And by “drop-dead date,” Megan McArdle is not making a joke about ensuring that the 2010 federal health care law drops dead. Instead, McArdle argues in a Bloomberg column that the law needs a hard deadline for implementation.

My best guess is that by the time HHS officials realized that they hadn’t left enough time, the only possibilities were: 1. Ask Republicans for a delay; or 2. Launch a not-very-well-built-or-tested system upon an unsuspecting public. No. 1 would have been unpleasant for several reasons. Obviously, it would have been a huge political black eye. Republicans would probably have responded by joyously agreeing to a delay — of a year or more, which would either mean launching right before the 2014 elections or possibly never launching at all. Administration officials weren’t going to put the president’s signature achievement at risk that way.

After all, if they launched a nonfunctioning system, at least the state exchanges would hopefully work, and if enough people in the states signed up, it would be too late for Republicans to demand a rollback. They’d get the system working in a few weeks, and then everything would be fine.
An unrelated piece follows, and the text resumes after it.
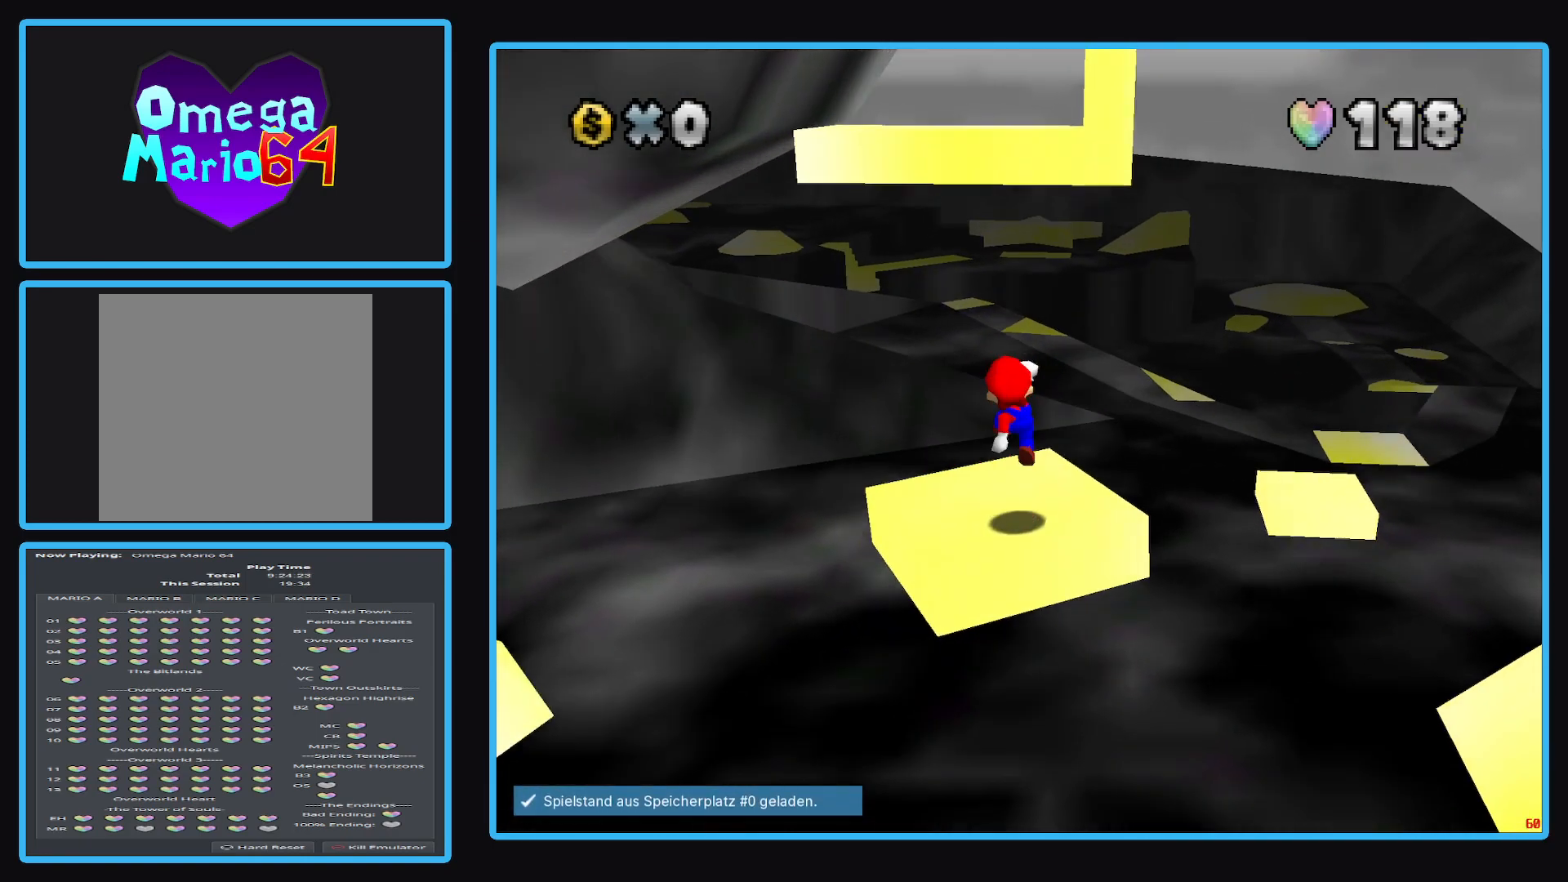
{"buttons": [], "left_stick": "up", "right_stick": "center", "events": [[100, "left_stick", "up"], [250, "A", "down"], [350, "A", "up"]]}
I’m guessing that even at the end, the senior officials didn’t realize just how bad this was.

But given that they didn’t even announce that they were taking the system down for more fixes this weekend, I’m also guessing that it’s pretty bad. Bad enough that it’s time to start talking about a drop-dead date: At what point do we admit that the system just isn’t working well enough, roll it back and delay the whole thing for a year?

Yes, I know what I’m suggesting is a major, horrible task. And I’m aware that since I opposed the law in the first place, people will take my suggestion with a huge grain of salt. Fair enough, but hear me out.

If the exchanges don’t get fixed soon, they could destroy Obamacare — and possibly, the rest of the private insurance market. The reason that the exchanges were so important was that they were needed to attract young, healthy people into the insurance system. The worry was that if insurance is hard to buy — if you have to do your own comparison shopping and then call the insurance company, and fax in some paperwork and two years of tax returns — that the young and the healthy simply won’t do it. Sick people and old people who were getting huge subsidies — and maybe the ability to buy insurance on the private market for the first time in a long while — would overcome any obstacles, because if you’re spending $15,000 a year on health care, it’s worth a lot of your time to make sure that you have insurance. But if your biggest annual health-care expense is contact lens solution, you may just decide to skip it and pay the fine.